You have two options:
- Use the 8B model instead (ollama run llama3:8b)
- Use a smaller quant (ollama run llama3:70b-instruct-q2_K)
I ran into the same, and having looked around it appears £20-30K GPUs with ~40GB VRAM are the type you'd need to manage the 70b model. It is, after all, 40GB of data; where your GPU is insufficient, this will be loaded to your RAM, which is exponentially slower than video card memory at performing this work.

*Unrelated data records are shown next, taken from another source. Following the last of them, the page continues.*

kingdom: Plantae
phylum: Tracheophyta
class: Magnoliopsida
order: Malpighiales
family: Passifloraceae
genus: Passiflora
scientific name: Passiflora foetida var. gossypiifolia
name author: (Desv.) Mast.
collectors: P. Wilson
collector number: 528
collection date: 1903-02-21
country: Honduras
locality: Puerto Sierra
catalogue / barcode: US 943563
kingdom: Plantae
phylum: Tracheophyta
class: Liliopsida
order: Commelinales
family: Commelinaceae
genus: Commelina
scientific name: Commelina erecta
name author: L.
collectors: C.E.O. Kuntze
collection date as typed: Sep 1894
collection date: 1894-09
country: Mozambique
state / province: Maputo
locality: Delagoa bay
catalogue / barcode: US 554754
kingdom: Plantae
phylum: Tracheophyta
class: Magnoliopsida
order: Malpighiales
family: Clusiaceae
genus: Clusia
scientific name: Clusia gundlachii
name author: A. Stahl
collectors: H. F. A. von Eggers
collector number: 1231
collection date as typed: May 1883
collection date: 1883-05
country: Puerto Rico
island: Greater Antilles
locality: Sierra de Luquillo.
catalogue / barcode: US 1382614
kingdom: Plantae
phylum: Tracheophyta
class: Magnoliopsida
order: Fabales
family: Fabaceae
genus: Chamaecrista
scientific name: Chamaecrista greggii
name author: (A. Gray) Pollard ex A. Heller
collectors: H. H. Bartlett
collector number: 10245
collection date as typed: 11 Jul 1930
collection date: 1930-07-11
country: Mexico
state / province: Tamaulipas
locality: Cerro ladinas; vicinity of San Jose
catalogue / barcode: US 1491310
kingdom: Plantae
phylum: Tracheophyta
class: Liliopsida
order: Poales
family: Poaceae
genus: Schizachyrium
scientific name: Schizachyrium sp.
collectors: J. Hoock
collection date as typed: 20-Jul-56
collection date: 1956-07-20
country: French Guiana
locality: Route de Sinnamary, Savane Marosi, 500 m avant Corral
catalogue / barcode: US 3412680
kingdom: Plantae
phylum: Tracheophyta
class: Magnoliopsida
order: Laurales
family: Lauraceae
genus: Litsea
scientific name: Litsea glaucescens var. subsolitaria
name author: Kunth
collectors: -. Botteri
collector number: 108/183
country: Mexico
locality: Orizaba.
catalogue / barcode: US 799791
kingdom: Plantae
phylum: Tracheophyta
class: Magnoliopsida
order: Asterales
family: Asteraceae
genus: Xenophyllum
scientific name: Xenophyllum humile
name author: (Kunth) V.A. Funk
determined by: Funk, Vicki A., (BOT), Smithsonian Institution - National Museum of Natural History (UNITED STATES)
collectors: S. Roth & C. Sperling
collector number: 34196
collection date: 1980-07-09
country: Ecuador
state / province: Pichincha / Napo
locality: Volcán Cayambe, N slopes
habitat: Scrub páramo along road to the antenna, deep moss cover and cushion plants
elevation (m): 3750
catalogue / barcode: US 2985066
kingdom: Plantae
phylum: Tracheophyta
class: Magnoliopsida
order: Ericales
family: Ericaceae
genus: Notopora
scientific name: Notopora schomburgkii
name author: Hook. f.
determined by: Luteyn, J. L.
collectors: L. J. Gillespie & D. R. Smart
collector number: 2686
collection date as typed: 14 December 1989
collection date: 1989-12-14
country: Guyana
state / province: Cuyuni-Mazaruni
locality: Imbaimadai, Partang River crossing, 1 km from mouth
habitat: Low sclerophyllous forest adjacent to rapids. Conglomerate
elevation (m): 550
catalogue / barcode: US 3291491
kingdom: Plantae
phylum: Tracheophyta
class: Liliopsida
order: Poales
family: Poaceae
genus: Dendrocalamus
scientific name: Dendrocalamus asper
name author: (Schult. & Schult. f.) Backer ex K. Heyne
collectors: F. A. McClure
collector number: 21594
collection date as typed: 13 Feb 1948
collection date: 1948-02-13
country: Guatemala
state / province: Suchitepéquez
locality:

@@SchoolofMachineLearning what is that q2_K? i have a 12GB 3080Ti, is that the best option for me? I read some who attempted this found the 7b model was superior.
Hey i want to use the ollama version in my jupyter notebook, and just like we use the other models through api, i want to use it in my notebook for doing some continuous task, so how to do that? and also running it on a gpu would be much faster, just like we use models from the transformers, but i don't want to use transformers, but the model which i have loaded form the ollama, just like you did it in the video, bcuz i think that will save time and downloads also, can we do that?
Hello, What would be recommended hardware specs to run Llama 3 70b at good performance for multiple users(~5 users).
For what you require it makes more sense to call Llama via an API as it will be much cheaper. It's currently $0.64/1M input and $0.80/1M output tokens on Groq AI (that's the cheapest one I've seen). For hardware, I haven't built anything like that so not sure, maybe an A100? :D
But for a single user from what I've seen online, good specs are: An Apple M2 Ultra w/ 24-core CPU, 60-core GPU, 128GB RAM (costs $8000 with the monitor) runs Meta-Llama-3-70B-Instruct.Q4_0.llamafile at 14 tok/sec (prompt eval is 82 tok/sec).
@@SchoolofMachineLearning the sort of application I am considering requires an onpremise deployment so deploying it in cloud/consuming via api isn't an option. I am a bit more inclined towards Linux/Windows ecosystem. What would be the total VRAM/Ram required for the 70b model. Also does using 4bit quantized model result in some loss of accuracy, is that noticeable in the output?
I'm jealous of your internet speed bro :(
haha :)
forgive me I am new to coding, but could i get it running outside the terminal so it can have a nice GUI
Yes, you can. Here is a tutorial for a nice interface using webUI: github.com/open-webui/open-webui. You can also directly use on Meta.ai.
Does it have an endpoint I can access from localhost so I can make my own html interface?
Meta doesn't directly provide an API access but you can access via Groq/Replicate/Microsoft/Databricks.
open webui already exists too
doesn't it have an API that we can use instead of installing it in our own pc's
Meta doesn't provide llama 3 API directly afaik but if you want to try out llama 3 you can do so on Meta.ai. A lot of other companies provide llama 3 API such as Databricks, Replicate, Microsoft, etc.
groq offre llma 3 70 b for free with api
Can I run 8B on my 8GB memory. Will it work ? I dont mind it being slow
It will have extremely poor performance, even then I don't think you will be able to run. But you can give it a shot.
I tried it and it's a waste of time. Computer freezes with simple commands and takes ages to come out of freeze. m3 macbook pro with 8gb ram
How slow is 70b on your laptop?
The requirements are:
- 16GB memory for 8B model.
- 32GB memory for 70B model (even then it is very slow).
I have not tried the 70B model on my laptop but I'm assuming it is almost not usable.
@@SchoolofMachineLearning How can I check memory requirements information about Llama-3 models? Especially I want to know the requirements for 70B model.
70B model on 32GB mac m1 max is taking like a minute per word... 8B model is very fast.